## [YOUR TASK]
Scan the records for the string "ever" and state how many lines contain it, using the number alone.

## [DATA]
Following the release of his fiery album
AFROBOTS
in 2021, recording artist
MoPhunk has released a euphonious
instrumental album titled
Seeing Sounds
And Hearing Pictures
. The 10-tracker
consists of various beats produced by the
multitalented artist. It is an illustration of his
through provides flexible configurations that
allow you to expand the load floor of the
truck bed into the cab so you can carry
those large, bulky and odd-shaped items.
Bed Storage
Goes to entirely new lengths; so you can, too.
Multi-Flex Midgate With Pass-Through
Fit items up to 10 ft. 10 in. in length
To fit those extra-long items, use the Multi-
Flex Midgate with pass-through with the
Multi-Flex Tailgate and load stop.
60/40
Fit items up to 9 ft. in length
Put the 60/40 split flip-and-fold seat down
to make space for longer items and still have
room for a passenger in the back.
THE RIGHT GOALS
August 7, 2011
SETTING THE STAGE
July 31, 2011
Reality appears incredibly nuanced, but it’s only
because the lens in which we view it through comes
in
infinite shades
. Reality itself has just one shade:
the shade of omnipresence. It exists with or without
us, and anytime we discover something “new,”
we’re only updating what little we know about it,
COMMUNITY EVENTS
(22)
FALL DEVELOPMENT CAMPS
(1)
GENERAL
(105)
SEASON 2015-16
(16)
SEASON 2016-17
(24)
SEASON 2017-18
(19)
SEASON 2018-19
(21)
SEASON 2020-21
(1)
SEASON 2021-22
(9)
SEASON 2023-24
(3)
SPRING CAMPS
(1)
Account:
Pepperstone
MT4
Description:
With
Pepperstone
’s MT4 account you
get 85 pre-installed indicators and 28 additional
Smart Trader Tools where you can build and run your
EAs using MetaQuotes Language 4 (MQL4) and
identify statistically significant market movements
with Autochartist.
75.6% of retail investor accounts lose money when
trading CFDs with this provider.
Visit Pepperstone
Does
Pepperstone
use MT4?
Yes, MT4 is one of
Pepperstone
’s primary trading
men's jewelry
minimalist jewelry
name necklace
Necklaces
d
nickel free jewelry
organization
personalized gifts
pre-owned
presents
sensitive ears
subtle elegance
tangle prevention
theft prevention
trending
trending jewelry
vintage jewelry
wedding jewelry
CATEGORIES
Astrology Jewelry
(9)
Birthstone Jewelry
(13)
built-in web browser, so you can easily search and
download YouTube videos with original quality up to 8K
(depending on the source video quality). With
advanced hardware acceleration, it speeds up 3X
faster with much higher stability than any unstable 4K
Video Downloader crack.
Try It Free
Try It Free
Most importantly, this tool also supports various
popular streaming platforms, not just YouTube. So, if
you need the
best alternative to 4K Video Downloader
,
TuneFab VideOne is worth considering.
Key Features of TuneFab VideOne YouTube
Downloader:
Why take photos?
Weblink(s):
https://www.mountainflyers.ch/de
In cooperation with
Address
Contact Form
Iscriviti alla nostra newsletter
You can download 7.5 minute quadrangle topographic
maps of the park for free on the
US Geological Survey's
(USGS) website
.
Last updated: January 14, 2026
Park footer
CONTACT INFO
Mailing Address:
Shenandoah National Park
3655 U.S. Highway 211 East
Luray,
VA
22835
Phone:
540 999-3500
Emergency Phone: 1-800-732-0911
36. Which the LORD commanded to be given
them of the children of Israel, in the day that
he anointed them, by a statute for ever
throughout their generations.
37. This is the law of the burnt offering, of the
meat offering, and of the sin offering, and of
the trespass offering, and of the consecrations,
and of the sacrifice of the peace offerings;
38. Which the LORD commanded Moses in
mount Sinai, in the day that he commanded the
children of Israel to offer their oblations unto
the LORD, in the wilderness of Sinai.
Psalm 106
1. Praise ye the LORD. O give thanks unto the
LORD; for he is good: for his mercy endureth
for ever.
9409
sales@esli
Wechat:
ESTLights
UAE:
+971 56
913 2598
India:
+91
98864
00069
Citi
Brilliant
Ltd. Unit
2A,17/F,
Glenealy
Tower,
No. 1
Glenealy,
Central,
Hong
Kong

## [WRITTEN RESPONSE]
2